The Myth of Constant Output
We live in a culture that values visibility. If you’re not constantly creating, constantly sharing, constantly performing, you slip out of the wider consciousness. You wonder whether you are even real if you're making no impression on the world. That you are falling behind. Social media, industry expectations, even our own internal voices reinforce the pressure. Show up. Post. Perform. Sell tickets. Get published. Get likes. Get funding. Get seen.
But this pressure can be dangerous. Sometimes you need to take a step back. Cultivate patience. Allow the art to breathe. Creativity doesn’t work on a clock. And life, real life, doesn’t wait for artistic schedules. If you're in a season of silence, it doesn’t mean you’ve lost your voice.
Art is Potential as much as Product
Art is often tied up with delivery. But the final form is only part of the picture. The real miracle all artists share in common, whether they’re in technical rehearsals before an opening performance or simply waking up in the middle of the night to note down some flash of inspiration, is the potential. The spark that exists no matter your phase of life or level of productivity.

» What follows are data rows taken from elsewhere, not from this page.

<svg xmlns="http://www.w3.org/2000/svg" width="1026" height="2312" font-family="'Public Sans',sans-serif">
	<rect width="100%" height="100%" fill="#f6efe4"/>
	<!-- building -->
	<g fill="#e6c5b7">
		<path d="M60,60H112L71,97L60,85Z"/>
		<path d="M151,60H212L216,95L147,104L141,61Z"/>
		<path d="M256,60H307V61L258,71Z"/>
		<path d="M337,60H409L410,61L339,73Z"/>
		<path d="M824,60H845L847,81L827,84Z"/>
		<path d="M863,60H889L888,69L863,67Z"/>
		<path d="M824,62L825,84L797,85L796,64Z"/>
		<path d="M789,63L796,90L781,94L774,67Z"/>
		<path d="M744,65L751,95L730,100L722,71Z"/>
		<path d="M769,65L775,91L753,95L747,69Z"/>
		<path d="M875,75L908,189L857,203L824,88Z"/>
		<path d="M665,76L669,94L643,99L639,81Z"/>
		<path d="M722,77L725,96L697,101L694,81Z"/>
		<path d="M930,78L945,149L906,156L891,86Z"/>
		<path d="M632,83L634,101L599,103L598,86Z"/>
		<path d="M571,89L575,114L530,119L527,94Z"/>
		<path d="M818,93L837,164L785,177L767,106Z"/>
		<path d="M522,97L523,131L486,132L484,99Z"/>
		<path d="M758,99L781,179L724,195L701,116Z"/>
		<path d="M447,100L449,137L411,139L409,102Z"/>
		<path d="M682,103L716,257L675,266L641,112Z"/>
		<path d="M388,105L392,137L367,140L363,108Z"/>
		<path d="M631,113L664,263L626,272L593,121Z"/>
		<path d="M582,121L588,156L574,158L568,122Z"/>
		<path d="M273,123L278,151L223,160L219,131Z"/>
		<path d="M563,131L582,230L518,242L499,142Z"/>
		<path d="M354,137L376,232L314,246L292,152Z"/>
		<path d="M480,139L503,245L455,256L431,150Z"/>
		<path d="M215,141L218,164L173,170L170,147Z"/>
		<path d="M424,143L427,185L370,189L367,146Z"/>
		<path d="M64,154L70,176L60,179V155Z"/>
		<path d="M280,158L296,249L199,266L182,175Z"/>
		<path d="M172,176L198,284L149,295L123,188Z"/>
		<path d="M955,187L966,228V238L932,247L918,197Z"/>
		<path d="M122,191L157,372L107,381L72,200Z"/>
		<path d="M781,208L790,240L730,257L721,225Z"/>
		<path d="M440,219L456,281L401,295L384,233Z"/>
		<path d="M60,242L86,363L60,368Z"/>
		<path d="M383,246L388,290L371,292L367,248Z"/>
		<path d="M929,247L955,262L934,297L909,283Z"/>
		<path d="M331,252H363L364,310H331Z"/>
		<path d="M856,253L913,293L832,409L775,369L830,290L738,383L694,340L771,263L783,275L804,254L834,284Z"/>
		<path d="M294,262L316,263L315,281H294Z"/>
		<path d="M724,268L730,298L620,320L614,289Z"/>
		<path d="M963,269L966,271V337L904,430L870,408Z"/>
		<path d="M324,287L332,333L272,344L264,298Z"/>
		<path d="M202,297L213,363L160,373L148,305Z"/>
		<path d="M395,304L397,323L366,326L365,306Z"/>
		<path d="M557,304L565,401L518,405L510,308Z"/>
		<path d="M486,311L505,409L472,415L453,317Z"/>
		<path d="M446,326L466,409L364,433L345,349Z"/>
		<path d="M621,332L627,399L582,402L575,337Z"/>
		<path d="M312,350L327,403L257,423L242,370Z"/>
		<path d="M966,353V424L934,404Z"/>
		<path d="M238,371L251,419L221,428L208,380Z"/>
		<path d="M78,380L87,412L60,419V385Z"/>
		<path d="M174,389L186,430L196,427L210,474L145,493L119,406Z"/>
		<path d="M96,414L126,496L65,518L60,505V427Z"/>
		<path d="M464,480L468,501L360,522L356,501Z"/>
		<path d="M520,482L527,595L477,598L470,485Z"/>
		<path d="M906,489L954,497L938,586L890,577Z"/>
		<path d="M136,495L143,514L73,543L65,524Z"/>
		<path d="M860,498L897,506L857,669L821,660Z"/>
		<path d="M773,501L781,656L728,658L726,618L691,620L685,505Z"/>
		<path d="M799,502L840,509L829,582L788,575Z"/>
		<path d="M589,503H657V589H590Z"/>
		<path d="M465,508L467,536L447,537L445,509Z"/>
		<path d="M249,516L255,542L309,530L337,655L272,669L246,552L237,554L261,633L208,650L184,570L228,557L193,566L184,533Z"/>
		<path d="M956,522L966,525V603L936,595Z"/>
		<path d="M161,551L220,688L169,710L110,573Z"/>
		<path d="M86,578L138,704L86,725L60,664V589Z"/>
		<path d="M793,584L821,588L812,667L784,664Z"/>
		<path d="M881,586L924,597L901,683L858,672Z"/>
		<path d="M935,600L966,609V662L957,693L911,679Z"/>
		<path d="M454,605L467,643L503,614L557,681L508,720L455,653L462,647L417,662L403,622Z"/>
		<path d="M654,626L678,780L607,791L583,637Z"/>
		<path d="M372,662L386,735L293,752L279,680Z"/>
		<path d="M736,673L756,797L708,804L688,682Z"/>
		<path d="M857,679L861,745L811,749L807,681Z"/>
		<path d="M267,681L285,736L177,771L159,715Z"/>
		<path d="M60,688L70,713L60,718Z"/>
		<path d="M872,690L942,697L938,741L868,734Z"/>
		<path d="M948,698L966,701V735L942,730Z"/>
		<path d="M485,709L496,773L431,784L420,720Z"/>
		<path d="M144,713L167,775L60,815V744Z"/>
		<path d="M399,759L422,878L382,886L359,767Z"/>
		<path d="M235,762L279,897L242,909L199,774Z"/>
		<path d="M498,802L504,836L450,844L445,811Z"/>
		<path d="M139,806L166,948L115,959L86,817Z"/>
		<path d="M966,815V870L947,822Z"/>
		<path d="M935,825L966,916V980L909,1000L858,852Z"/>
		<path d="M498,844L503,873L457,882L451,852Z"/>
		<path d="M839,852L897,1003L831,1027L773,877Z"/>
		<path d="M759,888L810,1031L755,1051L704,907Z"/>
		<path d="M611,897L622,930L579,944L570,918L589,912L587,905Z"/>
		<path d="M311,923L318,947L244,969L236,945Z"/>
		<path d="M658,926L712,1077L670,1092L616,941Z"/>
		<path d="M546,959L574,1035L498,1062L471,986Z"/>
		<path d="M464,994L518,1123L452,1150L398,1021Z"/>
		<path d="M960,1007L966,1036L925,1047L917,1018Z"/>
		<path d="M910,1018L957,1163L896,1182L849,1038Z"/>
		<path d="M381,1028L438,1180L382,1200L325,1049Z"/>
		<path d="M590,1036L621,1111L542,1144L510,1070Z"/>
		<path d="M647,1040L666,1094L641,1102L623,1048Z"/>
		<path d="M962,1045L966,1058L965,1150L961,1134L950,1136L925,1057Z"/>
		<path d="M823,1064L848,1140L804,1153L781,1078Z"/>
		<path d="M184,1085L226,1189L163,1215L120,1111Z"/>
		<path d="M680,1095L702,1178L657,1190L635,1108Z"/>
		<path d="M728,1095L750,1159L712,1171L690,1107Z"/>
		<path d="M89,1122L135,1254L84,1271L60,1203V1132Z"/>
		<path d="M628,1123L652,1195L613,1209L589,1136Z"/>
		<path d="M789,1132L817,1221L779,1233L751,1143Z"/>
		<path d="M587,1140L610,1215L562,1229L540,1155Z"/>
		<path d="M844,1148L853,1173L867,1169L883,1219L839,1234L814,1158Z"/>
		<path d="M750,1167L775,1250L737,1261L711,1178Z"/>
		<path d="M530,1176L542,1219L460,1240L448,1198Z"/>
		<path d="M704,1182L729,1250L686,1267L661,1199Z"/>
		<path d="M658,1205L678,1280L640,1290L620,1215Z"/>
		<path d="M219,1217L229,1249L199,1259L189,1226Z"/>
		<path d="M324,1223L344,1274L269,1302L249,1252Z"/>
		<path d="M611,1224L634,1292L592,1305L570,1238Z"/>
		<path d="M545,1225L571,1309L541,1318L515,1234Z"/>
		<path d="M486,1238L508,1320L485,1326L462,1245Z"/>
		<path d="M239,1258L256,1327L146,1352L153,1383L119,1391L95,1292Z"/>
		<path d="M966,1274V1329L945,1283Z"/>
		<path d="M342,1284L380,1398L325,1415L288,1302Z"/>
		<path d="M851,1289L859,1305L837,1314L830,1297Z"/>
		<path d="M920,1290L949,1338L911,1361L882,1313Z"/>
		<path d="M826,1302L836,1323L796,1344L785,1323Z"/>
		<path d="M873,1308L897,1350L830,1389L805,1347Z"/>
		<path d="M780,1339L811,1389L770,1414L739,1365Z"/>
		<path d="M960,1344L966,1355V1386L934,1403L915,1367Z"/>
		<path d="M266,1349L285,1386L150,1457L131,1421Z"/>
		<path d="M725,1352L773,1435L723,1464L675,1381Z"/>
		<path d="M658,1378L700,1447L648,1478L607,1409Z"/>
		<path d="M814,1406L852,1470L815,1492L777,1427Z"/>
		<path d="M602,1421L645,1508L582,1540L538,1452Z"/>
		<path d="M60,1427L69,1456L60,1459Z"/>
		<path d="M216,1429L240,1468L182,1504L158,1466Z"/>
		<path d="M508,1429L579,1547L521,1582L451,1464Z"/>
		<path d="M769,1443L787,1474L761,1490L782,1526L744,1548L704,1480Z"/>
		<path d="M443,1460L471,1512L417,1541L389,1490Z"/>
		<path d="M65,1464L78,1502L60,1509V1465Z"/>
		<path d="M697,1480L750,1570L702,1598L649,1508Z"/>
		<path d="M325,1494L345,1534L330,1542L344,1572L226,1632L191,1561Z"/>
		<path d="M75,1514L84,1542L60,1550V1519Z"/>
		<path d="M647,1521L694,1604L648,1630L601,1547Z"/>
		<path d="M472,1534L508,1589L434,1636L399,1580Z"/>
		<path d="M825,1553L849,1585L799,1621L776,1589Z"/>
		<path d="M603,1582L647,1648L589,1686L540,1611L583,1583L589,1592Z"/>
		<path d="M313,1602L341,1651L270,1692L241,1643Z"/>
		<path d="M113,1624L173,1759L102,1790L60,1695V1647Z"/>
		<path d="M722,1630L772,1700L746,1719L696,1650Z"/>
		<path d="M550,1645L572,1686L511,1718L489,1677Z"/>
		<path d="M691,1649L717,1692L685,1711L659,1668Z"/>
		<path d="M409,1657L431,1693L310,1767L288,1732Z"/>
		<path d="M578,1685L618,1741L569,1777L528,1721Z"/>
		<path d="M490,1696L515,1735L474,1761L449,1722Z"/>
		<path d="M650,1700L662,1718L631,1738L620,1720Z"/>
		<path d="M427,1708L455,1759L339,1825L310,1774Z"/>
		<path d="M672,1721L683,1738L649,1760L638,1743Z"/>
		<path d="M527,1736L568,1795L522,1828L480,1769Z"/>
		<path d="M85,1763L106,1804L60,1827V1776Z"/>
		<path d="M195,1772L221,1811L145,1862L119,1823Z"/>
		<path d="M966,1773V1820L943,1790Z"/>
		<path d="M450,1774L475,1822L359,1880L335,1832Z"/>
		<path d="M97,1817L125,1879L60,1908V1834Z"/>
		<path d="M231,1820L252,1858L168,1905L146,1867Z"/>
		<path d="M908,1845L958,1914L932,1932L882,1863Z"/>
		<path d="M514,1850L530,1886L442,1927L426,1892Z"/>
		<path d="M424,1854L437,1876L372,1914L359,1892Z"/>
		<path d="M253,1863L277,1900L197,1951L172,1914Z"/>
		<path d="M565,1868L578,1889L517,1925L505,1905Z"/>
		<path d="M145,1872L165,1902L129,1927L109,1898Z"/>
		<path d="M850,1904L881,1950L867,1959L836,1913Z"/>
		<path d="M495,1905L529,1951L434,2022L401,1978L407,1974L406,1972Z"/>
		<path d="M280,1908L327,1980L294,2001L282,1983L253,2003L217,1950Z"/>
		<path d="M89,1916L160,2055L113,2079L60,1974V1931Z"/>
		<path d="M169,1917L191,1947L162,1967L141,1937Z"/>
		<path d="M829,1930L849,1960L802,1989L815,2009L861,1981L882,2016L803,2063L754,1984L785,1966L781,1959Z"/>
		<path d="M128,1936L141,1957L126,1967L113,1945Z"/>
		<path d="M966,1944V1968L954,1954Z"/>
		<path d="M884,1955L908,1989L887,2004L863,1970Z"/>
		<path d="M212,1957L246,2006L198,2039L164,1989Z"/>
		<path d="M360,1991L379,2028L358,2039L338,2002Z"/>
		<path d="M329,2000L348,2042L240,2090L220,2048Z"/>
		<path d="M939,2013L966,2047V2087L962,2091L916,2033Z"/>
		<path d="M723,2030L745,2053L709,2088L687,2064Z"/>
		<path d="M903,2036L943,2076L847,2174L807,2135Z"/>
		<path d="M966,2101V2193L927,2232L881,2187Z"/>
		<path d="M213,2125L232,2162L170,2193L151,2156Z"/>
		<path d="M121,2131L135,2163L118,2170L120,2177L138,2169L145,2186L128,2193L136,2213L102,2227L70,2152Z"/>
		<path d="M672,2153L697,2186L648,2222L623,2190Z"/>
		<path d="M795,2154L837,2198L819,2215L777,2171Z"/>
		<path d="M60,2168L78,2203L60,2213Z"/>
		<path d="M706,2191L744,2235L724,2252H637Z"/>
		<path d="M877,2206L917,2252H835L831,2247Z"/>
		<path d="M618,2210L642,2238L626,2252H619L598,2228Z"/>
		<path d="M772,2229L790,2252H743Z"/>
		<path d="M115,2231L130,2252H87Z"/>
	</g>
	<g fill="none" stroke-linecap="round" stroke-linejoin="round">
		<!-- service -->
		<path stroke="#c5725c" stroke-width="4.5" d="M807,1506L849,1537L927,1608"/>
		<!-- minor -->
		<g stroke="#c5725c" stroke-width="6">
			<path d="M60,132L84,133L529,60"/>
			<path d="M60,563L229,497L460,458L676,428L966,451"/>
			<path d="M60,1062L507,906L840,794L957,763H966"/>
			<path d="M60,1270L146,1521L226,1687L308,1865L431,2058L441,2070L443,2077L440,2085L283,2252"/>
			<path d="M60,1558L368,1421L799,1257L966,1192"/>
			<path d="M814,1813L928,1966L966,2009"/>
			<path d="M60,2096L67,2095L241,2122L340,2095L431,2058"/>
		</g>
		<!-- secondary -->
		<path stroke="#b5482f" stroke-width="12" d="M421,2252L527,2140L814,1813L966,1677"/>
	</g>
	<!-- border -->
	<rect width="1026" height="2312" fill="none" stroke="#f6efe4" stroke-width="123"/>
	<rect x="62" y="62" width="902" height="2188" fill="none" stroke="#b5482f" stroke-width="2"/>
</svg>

That creativity lives inside you, even when it lies dormant. Even if you're changing nappies or working a job you hate or caring for someone who needs you more than the page or the stage does right now. You are still an artist, even in stillness.
That principle applies to all art. Art at its finest can boil down to an interchange between two people. It can live in the smallest room, the smallest gesture, the quietest thought. If your creativity leaks out in how you cook a meal, how you speak to a child, how you write a birthday card, you are still creating.
Art is not always the explosion. Sometimes it’s the ember.
One Person Is Enough
We always return to Peter Brook's observation that theatre exists when an actor walks across an empty space while observed by a spectator. That’s it. No stage lights, no budget. Just a person and a witness. We say this to ourselves, again and again: if your work reaches just one person, it is enough.
That one person might be a friend, or a stranger in the audience. But it might also be you.
Art doesn’t need to go viral to matter. It doesn’t need to make money to be valid. It doesn’t need to “succeed” in the way we’ve been told to measure success. It just needs to be an attempt to communicate something truthful.